Former City Council dean Walter Burnett (27th) believes Johnson has benefited politically from President Donald Trump’s relentless campaign against Chicago — as evidenced by the 400,000 Instagram followers the mayor has added over the last six months.

The budget battle looks like a mayoral defeat, but looks can be deceiving, Burnett said.

“When Harold [Washington] had that challenge and they voted against him, it didn’t make him weaker. It made him stronger. More people empathize with you. They’re helping him to build his base,” said Burnett, who was Johnson’s choice to run the Chicago Housing Authority. Burnett is unlikely to get the job, which remains unfilled.

“The mayor is attacking the rich. The more he fights, the more he looks like he’s fighting for the people.”

Burnett expects the class warfare battle to escalate during the mayoral campaign, assuming that Johnson chooses to run.

“If one of the rich guys runs [against him], they’ve got to spend a lot of money defending being rich because he’s going to beat them up for being rich,” Burnett said.

Lee minimized the impact of SEIU’s decision to turn on Johnson after the CTU tried and failed to take over classroom assistant jobs held by SEIU Local 73 members. SEIU affiliates together contributed more than $5 million to Johnson’s 2023 mayoral campaign.

"He’ll be the only person in the race with a track record of making working class Chicagoans the center of his politics,” Lee said. “Everybody else whose name is floated has taken money from the same people who oppose working people.”

U.S. Rep. Mike Quigley, an Illinois Democrat, says he will run for mayor in 2027.

Rich Hein/Sun-Times

U.S. Rep. Mike Quigley (D-Ill.) says he’s running for mayor and plans to stay in the race, even if Illinois Secretary of State Alexi Giannoulias uses the $6.2 million in his campaign war chest to throw his hat into the ring.

The field of mayoral challengers may also include retiring state Comptroller Susana Mendoza, Cook County Treasurer Maria Pappas, Ald. Bill Conway (34th) and a few lesser-known candidates, like lobbyist John Kelly Jr. and businessman Joe Holberg. Ald. Anthony Beale (9th) and State Rep. Kam Buckner (D-Chicago) could also be part of the mix.

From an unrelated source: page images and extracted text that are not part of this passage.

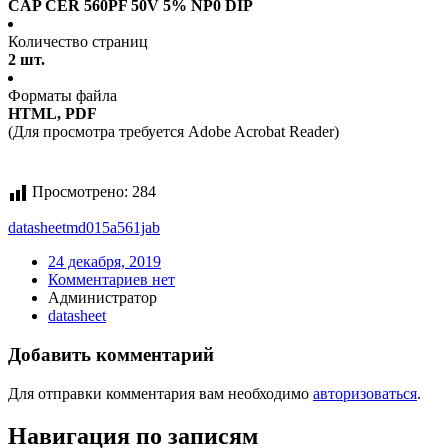
CAP CER 560PF 50V 5% NP0 DIP
Количество страниц
2 шт.
Форматы файла
HTML, PDF
(Для просмотра требуется Adobe Acrobat Reader)
Просмотрено:
284
datasheet
md015a561jab
24 декабря, 2019
Комментариев нет
Администратор
datasheet
Добавить комментарий
Для отправки комментария вам необходимо
авторизоваться
.
Навигация по записям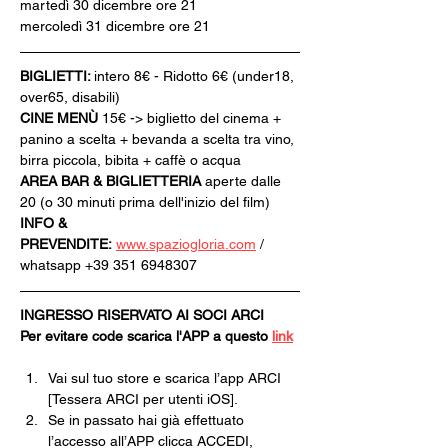
martedì 30 dicembre ore 21
mercoledì 31 dicembre ore 21
BIGLIETTI: 
intero 8€ - Ridotto 6€ (under18, 
over65, disabili)
CINE MENÙ 
15€ -> biglietto del cinema + 
panino a scelta + bevanda a scelta tra vino, 
birra piccola, bibita + caffè o acqua
AREA BAR & BIGLIETTERIA
 aperte dalle 
20 (o 30 minuti prima dell'inizio del film)
INFO & 
PREVENDITE:
www.spaziogloria.com
 / 
whatsapp +39 351 6948307
INGRESSO RISERVATO AI SOCI ARCI
Per evitare code scarica l'APP a questo 
link
Vai sul tuo store e scarica l’app ARCI 
[Tessera ARCI per utenti iOS].
Se in passato hai già effettuato 
l’accesso all’APP clicca ACCEDI, 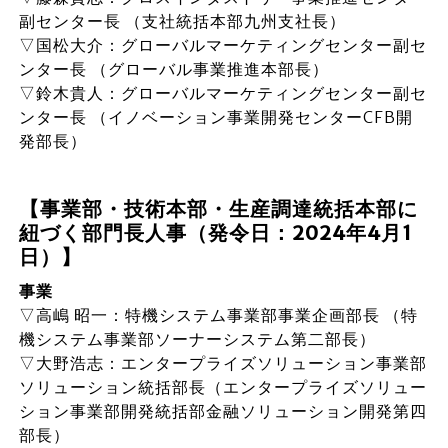
副センター長 （支社統括本部九州支社長）
▽国松大介：グローバルマーケティングセンター副セ
ンター長 （グローバル事業推進本部長）
▽鈴木貴人：グローバルマーケティングセンター副セ
ンター長 （イノベーション事業開発センターCFB開
発部長）
【事業部・技術本部・生産調達統括本部に
紐づく部門長人事（発令日：2024年4月1
日）】
事業
▽高嶋 昭一：特機システム事業部事業企画部長 （特
機システム事業部ソーナーシステム第二部長）
▽大野浩志：エンタープライズソリューション事業部
ソリューション統括部長（エンタープライズソリュー
ション事業部開発統括部金融ソリューション開発第四
部長）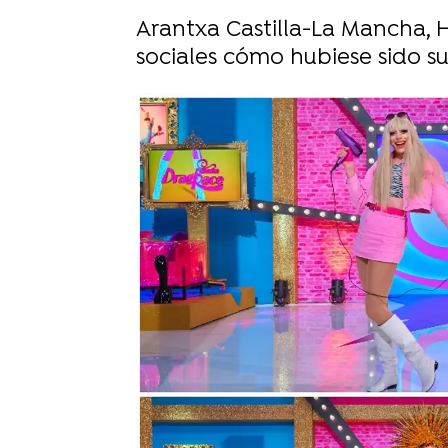
Arantxa Castilla-La Mancha, 
sociales cómo hubiese sido su 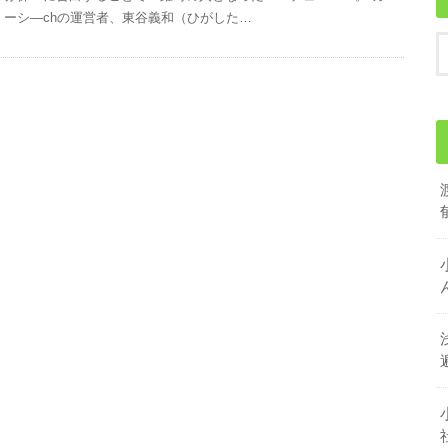
ーシ―chの運営者、東谷義和（ひがした…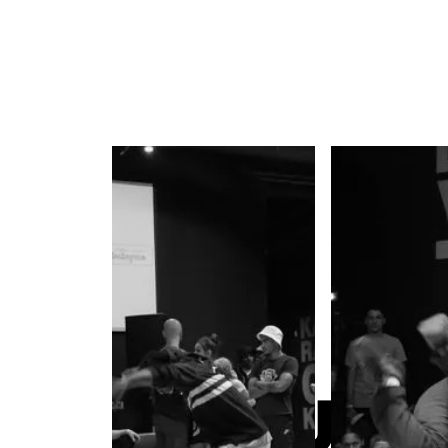
CE QUE L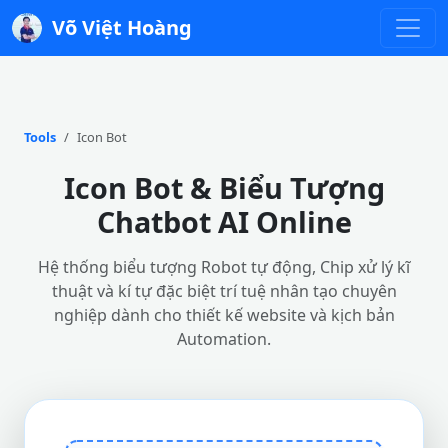
Võ Việt Hoàng
Tools
Icon Bot
Icon Bot & Biểu Tượng
Chatbot AI Online
Hệ thống biểu tượng Robot tự động, Chip xử lý kĩ
thuật và kí tự đặc biệt trí tuệ nhân tạo chuyên
nghiệp dành cho thiết kế website và kịch bản
Automation.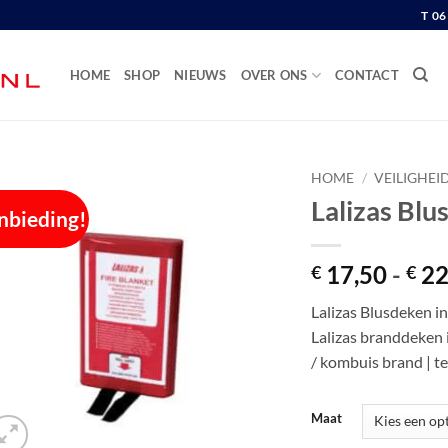
T 0
HOME
SHOP
NIEUWS
OVER ONS
CONTACT
HOME
/
VEILIGHEI
Lalizas Blu
nbieding!
17,50
-
22
€
€
Lalizas Blusdeken i
Lalizas branddeken 
/ kombuis brand | t
Maat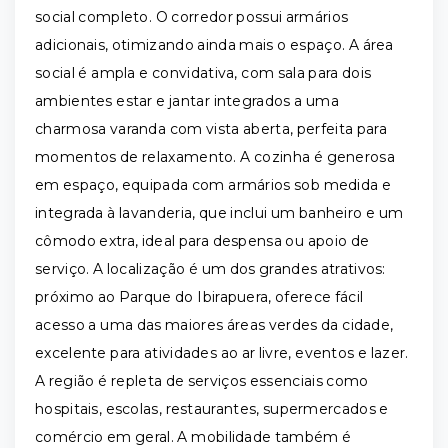
social completo. O corredor possui armários
adicionais, otimizando ainda mais o espaço. A área
social é ampla e convidativa, com sala para dois
ambientes estar e jantar integrados a uma
charmosa varanda com vista aberta, perfeita para
momentos de relaxamento. A cozinha é generosa
em espaço, equipada com armários sob medida e
integrada à lavanderia, que inclui um banheiro e um
cômodo extra, ideal para despensa ou apoio de
serviço. A localização é um dos grandes atrativos:
próximo ao Parque do Ibirapuera, oferece fácil
acesso a uma das maiores áreas verdes da cidade,
excelente para atividades ao ar livre, eventos e lazer.
A região é repleta de serviços essenciais como
hospitais, escolas, restaurantes, supermercados e
comércio em geral. A mobilidade também é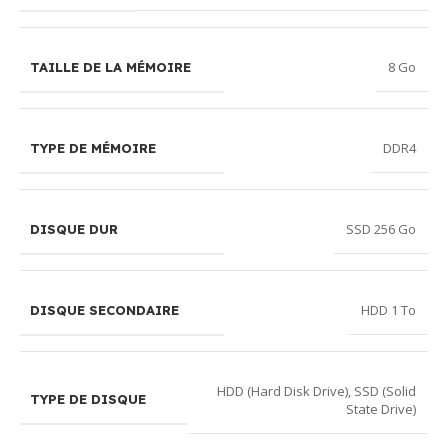
8 Go
TAILLE DE LA MÉMOIRE
DDR4
TYPE DE MÉMOIRE
SSD 256 Go
DISQUE DUR
HDD 1 To
DISQUE SECONDAIRE
HDD (Hard Disk Drive)
,
SSD (Solid
TYPE DE DISQUE
State Drive)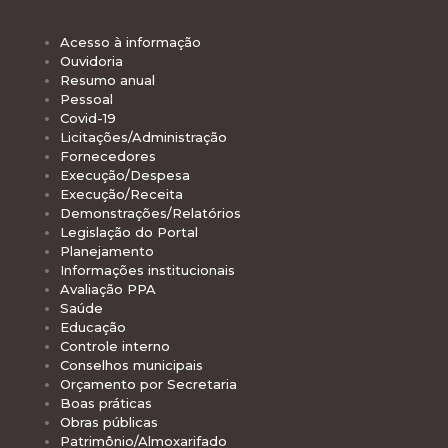
Acesso à informação
Ouvidoria
Resumo anual
Pessoal
Covid-19
Licitações/Administração
Fornecedores
Execução/Despesa
Execução/Receita
Demonstrações/Relatórios
Legislação do Portal
Planejamento
Informações institucionais
Avaliação PPA
Saúde
Educação
Controle interno
Conselhos municipais
Orçamento por Secretaria
Boas práticas
Obras públicas
Patrimônio/Almoxarifado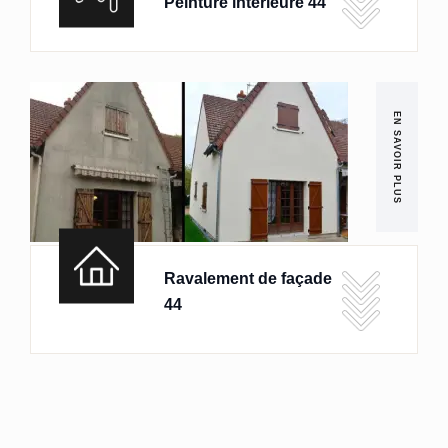
Peinture intérieure 44
EN SAVOIR PLUS
Ravalement de façade
44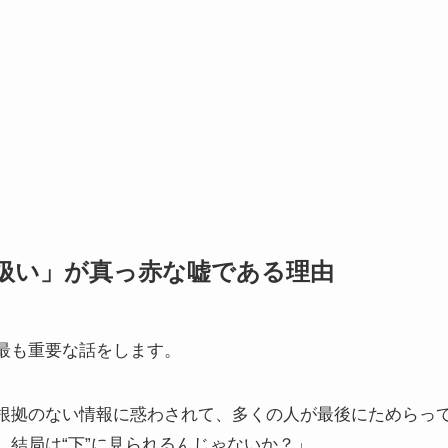
扱い」が真っ赤な嘘である理由
最も重要な話をします。
、根拠のない情報に惑わされて、多くの人が最後にためらっ
、結局は“下”に見られるんじゃないか？」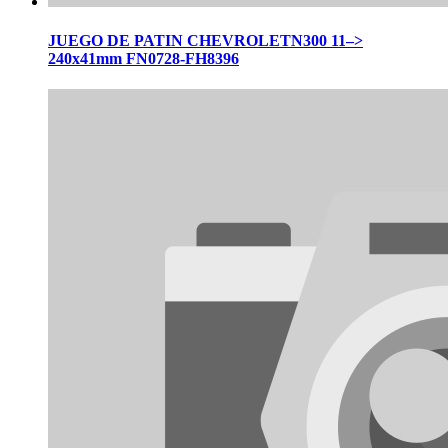
JUEGO DE PATIN CHEVROLETN300 11–>
240x41mm FN0728-FH8396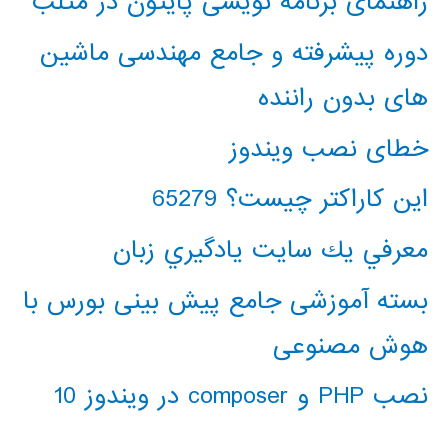
راهنمای برنامه نویسی پایتون در متلب
دوره پیشرفته و جامع مهندسی ماشین
های بدون راننده
خطای نصب ویندوز
این کاراکتر چیست؟ 65279
معرفي يك سايت يادگيري زبان
بسته آموزشی جامع پیش بینی بورس با
هوش مصنوعی
نصب PHP و composer در ویندوز 10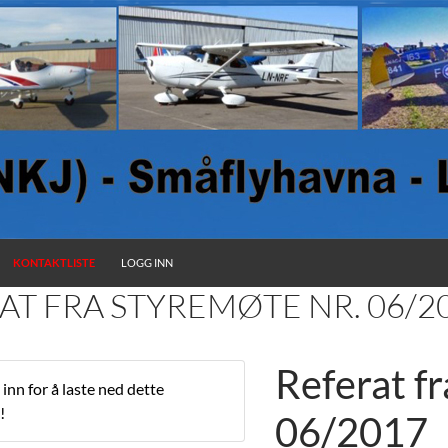
KONTAKTLISTE
LOGG INN
AT FRA STYREMØTE NR. 06/2
Referat fr
inn for å laste ned dette
!
06/2017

If Giannoulias pulls the trigger and brings SEIU and trade unions with him, Bowen said he expects the secretary of state to “suck up so much oxygen, it will be hard to breathe.”

Former 40th Ward Ald. Pat O’Connor said Johnson “has a difficult road,” but it would be a mistake to write him off “based on the constituency he caters to in Chicago,” and the system that requires a runoff between the top vote-getters if nobody gets 50%-plus-one.

“It’s difficult to justify the ownership the Chicago Teachers Union has in him. His lack of accountability to all Chicago. His inability to work with the City Council. He doesn’t seem to have learned any lesson for all that he has gone through,” said O’Connor, who served as former Mayor Rahm Emanuel’s City Council floor leader.

“But having said all of that, I don’t think that knocks him out of the box."

The budget battle should have weakened Johnson, but may not diminish him at all, O'Connor said.

“When you go into a coffee shop, how many people are talking about the city budget vs. ICE? Nobody missed a paycheck. Nobody got laid off. I don’t think people see any harm in it," O'Connor said.

"They see the mayor as incompetent," O'Connor continued. "But the constituency that has [supported him] won’t leave him because of that. If anybody deserves not to win, he’s the guy. But he could be in the runoff.”